We estimated logistic regression models to analyse variations in the purchase of antidepressants between 2004 and 2008 by timing of births and number of children among women and men aged 45-73, using Norwegian population register data. We controlled for age, education, marital and partnership status, and (in some models) family background shared among siblings.
Mothers and fathers of two or more children were generally less likely to purchase antidepressants than the childless. Mothers who started childbearing before age 22 were an exception, although according to sibling models they were not more likely to purchase antidepressants. All models showed that women who became mothers before age 26 and had only one child had higher odds of medication purchase than the childless. Older age at first birth was generally associated with lower risks of antidepressant purchase.

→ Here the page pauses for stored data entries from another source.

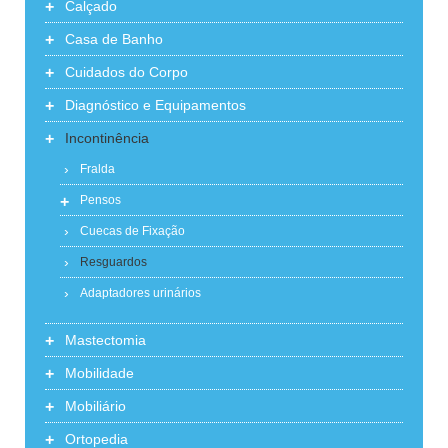
+
Calçado
+
Casa de Banho
+
Cuidados do Corpo
+
Diagnóstico e Equipamentos
+
Incontinência
Fralda
+
Pensos
Cuecas de Fixação
Resguardos
Adaptadores urinários
+
Mastectomia
+
Mobilidade
+
Mobiliário
+
Ortopedia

This analysis of high-quality data for a national population indicates that early motherhood, childlessness and low parity are associated with higher usage of antidepressants in late mid-life. Our data did not allow identification of mediating pathways, and we lacked information on early mental and physical health and some other potentially important confounders not shared between siblings. Furthermore purchase of antidepressants is not a perfect indicator of depression. Those concerns aside, the results suggest complex effects of fertility on depression that merit further investigation.